中長期の目標としては、令和7年度までに、全ての市町村において防災行政無線等の災害情報伝達手段を整備することとしている(特集4-2図)。
特集4-2図 災害情報伝達手段の多重化
画像をクリック(タップ)すると拡大表示します

キ 消防指令システムの高度化等に係る対策
消防本部間の連携を強化し、災害時における消防本部の活動をより一層円滑化・高度化させるため、緊急通報を受けた際の消防の部隊運用を支援する消防指令システムの高度化等に向け、外部システムとの連携等のための環境整備を行う。
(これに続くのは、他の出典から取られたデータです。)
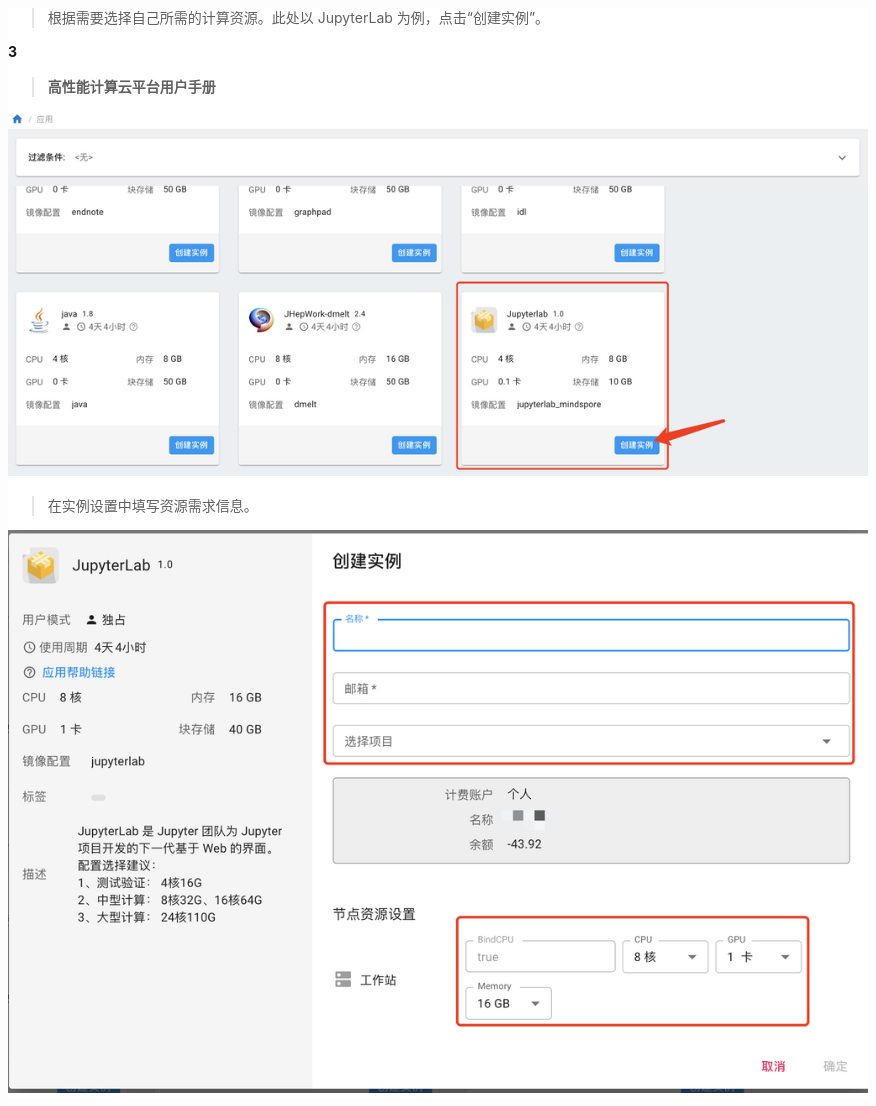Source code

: > 根据需要选择自己所需的计算资源。此处以 JupyterLab 为例，点击“创建实例”。

**3**

> **高性能计算云平台用户手册**

![](media/image2.png)

> 在实例设置中填写资源需求信息。

![](media/image3.png)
中長期の目標としては、外部システムと連携するためのデータの出入口(標準インターフェイス)の各消防本部における導入を推進するため、令和5年度までに、消防庁において標準仕様書を策定し、実証事業等を実施する(特集4-3図)。
特集4-3図 消防指令システムの将来像
画像をクリック(タップ)すると拡大表示します

ク 被害状況等の把握及び共有のための対策
発災時に迅速・的確な災害応急対策を講じるため、死者数等の人的被害、全壊棟数等の住家被害及び避難指示の発令状況等(12項目の被害情報)を地方公共団体等と効率的に共有するためのシステムを整備する。
中長期の目標としては、12項目の被害情報全てについて自動収集できる都道府県を、令和5年度までに47都道府県とする(特集4-4図)。